◆ MATERIAL FOR THE TASK ◆
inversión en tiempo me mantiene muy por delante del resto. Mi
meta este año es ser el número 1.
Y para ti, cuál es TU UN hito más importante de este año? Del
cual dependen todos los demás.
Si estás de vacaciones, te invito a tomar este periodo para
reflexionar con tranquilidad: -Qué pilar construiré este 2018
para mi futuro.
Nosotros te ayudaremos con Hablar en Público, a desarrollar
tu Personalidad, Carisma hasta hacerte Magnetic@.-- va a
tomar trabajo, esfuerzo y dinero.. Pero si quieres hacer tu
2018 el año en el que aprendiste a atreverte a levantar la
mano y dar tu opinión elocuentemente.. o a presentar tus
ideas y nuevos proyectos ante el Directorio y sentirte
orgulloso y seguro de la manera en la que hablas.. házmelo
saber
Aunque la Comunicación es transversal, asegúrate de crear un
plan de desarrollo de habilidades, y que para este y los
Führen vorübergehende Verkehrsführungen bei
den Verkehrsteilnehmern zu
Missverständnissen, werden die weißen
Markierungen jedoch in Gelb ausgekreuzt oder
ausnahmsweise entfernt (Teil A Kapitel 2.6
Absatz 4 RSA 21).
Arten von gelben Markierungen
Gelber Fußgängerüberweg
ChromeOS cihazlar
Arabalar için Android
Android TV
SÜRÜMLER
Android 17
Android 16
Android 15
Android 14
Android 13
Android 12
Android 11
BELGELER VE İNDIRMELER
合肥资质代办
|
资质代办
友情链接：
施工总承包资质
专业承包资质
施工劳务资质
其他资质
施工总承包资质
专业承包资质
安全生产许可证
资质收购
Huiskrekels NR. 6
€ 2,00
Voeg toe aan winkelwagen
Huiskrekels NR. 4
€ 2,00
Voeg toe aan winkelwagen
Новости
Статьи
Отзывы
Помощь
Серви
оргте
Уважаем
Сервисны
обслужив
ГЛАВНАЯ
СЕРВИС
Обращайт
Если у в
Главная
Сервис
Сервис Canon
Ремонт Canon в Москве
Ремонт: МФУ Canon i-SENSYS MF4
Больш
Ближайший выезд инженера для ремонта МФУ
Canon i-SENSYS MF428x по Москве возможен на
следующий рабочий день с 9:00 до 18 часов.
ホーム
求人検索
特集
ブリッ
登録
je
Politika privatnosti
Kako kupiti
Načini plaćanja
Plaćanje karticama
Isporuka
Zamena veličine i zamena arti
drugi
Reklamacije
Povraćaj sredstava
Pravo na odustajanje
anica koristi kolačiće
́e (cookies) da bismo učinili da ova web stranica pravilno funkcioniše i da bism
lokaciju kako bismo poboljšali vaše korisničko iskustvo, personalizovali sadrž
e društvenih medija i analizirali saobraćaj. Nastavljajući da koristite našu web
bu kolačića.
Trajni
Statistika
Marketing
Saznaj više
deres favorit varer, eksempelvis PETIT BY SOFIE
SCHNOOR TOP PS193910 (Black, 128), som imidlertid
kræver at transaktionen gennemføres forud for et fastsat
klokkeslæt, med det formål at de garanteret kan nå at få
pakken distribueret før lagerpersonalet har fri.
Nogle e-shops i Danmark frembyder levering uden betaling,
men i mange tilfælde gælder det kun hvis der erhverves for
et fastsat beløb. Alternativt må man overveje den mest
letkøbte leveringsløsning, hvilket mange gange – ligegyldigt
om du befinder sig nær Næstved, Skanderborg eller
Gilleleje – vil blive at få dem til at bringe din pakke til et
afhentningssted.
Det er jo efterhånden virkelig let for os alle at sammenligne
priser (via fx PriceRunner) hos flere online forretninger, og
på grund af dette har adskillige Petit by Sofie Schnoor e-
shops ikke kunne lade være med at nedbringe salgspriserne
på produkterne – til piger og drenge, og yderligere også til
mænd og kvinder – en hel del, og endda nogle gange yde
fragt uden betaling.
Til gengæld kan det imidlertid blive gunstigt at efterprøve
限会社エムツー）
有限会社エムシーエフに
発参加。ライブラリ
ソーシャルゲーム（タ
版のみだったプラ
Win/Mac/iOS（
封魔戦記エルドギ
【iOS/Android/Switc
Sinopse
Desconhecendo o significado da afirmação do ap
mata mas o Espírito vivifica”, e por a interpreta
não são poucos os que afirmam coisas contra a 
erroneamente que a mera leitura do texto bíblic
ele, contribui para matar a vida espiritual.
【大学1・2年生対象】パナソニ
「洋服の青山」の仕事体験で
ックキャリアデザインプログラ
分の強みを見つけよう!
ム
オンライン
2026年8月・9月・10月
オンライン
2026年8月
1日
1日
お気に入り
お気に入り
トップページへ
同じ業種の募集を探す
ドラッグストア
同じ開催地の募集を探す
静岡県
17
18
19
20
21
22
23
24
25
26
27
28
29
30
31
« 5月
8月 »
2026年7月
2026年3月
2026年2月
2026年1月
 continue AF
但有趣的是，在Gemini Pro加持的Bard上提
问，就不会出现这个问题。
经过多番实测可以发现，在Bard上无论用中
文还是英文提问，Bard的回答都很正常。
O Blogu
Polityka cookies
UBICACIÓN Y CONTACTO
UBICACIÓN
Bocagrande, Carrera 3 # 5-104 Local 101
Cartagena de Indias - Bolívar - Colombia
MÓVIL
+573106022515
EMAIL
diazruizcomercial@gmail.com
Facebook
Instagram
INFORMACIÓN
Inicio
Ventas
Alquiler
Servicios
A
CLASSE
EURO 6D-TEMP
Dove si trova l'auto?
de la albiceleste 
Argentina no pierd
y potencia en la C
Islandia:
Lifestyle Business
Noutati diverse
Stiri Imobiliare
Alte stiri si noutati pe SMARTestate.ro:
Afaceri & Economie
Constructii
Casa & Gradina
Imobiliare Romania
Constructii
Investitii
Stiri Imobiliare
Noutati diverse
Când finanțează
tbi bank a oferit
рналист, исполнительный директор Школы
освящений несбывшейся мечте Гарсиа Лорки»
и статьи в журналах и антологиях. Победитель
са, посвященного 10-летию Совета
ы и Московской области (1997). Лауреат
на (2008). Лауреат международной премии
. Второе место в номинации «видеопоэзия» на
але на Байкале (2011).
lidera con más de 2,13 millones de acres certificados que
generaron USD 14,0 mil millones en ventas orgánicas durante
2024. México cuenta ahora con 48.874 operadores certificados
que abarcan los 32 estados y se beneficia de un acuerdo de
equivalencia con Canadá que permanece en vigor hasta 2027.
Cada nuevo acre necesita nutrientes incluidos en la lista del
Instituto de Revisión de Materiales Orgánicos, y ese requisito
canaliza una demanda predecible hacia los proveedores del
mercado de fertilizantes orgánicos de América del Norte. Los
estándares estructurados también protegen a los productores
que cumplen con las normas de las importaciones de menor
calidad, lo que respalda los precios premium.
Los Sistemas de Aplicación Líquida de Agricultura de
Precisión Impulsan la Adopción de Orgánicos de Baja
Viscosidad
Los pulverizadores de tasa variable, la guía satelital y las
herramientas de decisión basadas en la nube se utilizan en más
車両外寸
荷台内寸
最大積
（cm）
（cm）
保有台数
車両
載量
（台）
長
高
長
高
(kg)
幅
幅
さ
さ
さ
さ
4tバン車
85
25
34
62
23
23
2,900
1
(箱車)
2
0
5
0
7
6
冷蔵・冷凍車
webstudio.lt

◆ WHAT TO WORK ON ◆
If a line above includes the string "para", pick it out.

◆ FINAL ANSWER ◆
Y para ti, cuál es TU UN hito más importante de este año? Del
Si estás de vacaciones, te invito a tomar este periodo para
para mi futuro.
plan de desarrollo de habilidades, y que para este y los
ele, contribui para matar a vida espiritual.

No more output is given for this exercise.